Key verse: 2 Samuel 6:22
Big idea: When God reigns in our lives, no one else's judgments matter.
Since our last reading, David has consolidated his reign over all twelve tribes, set up his capitol in Jerusalem and intended to bring the ark there. For the journey of about nine miles, David secured a previously unused cart. It was clearly intended to be an act of reverence, no cart that had ever carried anything else was worthy of carrying the ark of the Lord. They began their journey with all kinds of instruments and a tone of celebration. Then, when the ark began to fall, Uzzah reached out to stop it. He certainly intended to respect the ark, but paid for it with his life. David tried to bring the ark to Jerusalem on his own terms, with his own ideas about how to respect God, but it would never work. In fear, David stopped the ark for several months, until he heard how God was blessing the household where it was. David was reminded that God is a blessing God, and that the judgment of Uzzah was a response to their sin, not a sign that God wasn't good. So he prepared to bring the ark to Jerusalem, but carried by people this time, apparently with no instruments but trumpets and voices, and David himself led the procession, wearing a linen ephod. It certainly looked less dignified than the first attempt, but it was what God wanted.
The party took six steps from Obed-Edom's house to see if God would permit them to continue, and offered sacrifices of thanksgiving when He did. As they proceeded, David danced ("twirled") before the Lord with all of his strength, in worship. His wife and the daughter of Saul, Michal, looked down from a window and despised David. This was no way for a king to behave. A linen ephod was little more than a loincloth, and while a child might wear it, it was hardly appropriate for a grown man, and still less the dignity of a king. When Michel accused David of humiliating himself before the servants, what she probably meant was that he had humiliated her. But she had revealed her heart in any case. David explained that he was not dancing before the servants, but before God, and that he did not care what anyone else thought. Before God, he was happy to be humiliated. David knew that when he honored God that God would bless him, and told Michel that the servants would honor him just the same. In their first attempt to move the ark, people would have been pleased. In the second, God was.
Discussion idea: Why was God so particular about how the ark was moved? How can we replace God's will with what seems good to us or what looks good to others in worship?
Prayer focus: Ask God to teach you to be humbled before Him, and to trust Him to exalt you before others.
Key verse: Romans 3:23
Big Idea: The gospel is the universal solution to the universal problem of sin.

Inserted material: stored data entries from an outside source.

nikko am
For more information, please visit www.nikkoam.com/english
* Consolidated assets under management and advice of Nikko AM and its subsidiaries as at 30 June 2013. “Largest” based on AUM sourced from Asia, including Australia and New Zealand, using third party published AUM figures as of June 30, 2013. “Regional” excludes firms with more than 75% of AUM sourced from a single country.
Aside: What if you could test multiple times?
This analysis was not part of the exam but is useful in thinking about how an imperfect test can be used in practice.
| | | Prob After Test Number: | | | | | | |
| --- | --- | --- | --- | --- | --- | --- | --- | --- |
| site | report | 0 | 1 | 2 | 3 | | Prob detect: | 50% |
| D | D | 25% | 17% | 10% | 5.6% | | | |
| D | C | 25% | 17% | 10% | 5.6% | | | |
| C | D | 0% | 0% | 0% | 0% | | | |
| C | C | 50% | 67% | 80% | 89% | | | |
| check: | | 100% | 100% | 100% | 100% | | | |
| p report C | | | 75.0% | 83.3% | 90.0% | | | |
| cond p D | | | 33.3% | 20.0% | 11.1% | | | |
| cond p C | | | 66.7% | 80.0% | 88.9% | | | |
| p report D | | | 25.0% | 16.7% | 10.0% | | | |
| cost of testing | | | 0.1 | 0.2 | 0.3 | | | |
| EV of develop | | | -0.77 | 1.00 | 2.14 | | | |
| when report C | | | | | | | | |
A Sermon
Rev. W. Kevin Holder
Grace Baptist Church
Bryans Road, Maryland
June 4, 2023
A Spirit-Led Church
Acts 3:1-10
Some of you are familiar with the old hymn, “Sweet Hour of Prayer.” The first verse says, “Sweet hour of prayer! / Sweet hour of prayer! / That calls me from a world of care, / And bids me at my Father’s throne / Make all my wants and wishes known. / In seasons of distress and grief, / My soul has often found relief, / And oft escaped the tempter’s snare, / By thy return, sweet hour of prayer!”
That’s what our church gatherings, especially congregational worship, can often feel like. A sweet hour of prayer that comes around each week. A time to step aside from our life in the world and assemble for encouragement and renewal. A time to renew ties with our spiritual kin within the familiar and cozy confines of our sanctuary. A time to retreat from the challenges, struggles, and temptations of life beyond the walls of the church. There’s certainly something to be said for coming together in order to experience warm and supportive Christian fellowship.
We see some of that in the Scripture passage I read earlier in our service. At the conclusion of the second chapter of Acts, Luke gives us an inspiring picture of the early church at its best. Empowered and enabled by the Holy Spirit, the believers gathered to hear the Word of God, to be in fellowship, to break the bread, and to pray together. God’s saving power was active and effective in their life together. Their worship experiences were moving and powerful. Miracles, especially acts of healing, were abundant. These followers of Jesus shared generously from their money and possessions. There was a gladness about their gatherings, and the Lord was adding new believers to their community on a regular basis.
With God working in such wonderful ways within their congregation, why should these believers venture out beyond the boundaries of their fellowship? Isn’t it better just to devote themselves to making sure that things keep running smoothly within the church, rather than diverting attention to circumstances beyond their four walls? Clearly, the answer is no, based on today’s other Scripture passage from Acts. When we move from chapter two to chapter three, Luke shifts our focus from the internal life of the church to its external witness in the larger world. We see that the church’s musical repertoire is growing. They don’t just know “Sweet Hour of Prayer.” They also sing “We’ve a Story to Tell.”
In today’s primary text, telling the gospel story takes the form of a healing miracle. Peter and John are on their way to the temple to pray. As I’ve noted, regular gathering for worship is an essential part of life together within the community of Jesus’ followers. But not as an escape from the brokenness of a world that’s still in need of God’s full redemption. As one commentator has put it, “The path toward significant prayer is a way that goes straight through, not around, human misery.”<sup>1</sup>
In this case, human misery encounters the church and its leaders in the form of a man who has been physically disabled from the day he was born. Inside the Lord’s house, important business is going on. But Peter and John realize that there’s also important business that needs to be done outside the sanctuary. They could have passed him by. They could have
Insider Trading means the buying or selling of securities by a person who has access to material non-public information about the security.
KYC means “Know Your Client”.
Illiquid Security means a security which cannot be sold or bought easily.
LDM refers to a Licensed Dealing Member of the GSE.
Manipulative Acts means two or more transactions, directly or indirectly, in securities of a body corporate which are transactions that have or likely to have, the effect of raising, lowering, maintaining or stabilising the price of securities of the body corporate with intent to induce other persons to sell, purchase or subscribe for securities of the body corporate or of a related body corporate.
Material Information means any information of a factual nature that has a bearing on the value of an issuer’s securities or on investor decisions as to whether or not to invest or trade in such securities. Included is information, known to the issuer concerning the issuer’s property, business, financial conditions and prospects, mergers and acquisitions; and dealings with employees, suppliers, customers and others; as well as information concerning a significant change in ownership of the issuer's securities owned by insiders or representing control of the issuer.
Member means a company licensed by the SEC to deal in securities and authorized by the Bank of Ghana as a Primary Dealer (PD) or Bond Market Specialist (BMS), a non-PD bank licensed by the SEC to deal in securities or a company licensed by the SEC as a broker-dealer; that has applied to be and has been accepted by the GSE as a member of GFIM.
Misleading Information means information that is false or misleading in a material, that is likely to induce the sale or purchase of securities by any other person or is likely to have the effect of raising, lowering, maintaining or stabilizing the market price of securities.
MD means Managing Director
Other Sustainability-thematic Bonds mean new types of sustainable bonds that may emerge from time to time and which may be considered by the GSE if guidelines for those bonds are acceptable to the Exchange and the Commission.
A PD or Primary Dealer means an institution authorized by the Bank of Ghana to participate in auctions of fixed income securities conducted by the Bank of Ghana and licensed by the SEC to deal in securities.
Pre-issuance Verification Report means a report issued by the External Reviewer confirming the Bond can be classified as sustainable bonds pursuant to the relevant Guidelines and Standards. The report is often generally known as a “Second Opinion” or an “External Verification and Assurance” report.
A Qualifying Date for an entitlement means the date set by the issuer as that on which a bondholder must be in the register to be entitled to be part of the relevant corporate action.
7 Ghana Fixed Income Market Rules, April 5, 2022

Suppose I ate a bacon cheese Whataburger, with a large order of fries and a chocolate malt (any similarity to actual events is purely coincidental). I took in a lot of bad things: saturated fat, cholesterol, and salt. Maybe later that day, I started to feel guilty about it. How many salads with low-fat dressing would I need to eat to cancel that out? Unfortunately, that is not the way it works.
Maybe I had a bottle of water, with a little poison in it. How much tea do I need to add to the poisoned water before the good tea cancels out the bad poison? Silly questions. Good things do not cancel out bad things, and what is true in the physical world is even more critical in the moral. No amount of time in a soup kitchen can ever excuse a murder. Good deeds can never remove the burden of sin.
Romans 1 and 2 have laid out the case against humanity. Whether we have violated our conscience and the testimony of nature like the Gentiles or violated God's revealed Law through hypocrisy like the Jews, we all have the same problem: sin. The Bible denies the claim that people are basically good. Instead, God tells us that we are all God's good creations, but have been warped and disfigured by the Fall. Our actions and our desires alike have been bent to the wrong ends. We all stand accountable to God, and we all fall short. There is no room for pride because every human being is in the same position. Our behavior can never solve the problem, and the more we try, the worse it gets.
This bad news can only be counteracted by the very good news that God has done the work for us. God's Law pointed toward real righteousness, but it could never get us there because of our own weakness. Instead, God has given us righteousness apart from the Law by giving us righteousness as a gift. Our sin earns us death, but He died in our place. No matter who we are, no matter what we have done, there is one problem and one cure—Grace through faith.
Discussion Idea: How can God, who is a perfect, holy Judge, forgive us without sacrificing justice?
Prayer Focus: Thank God that when we could never get to Him, He came down to us.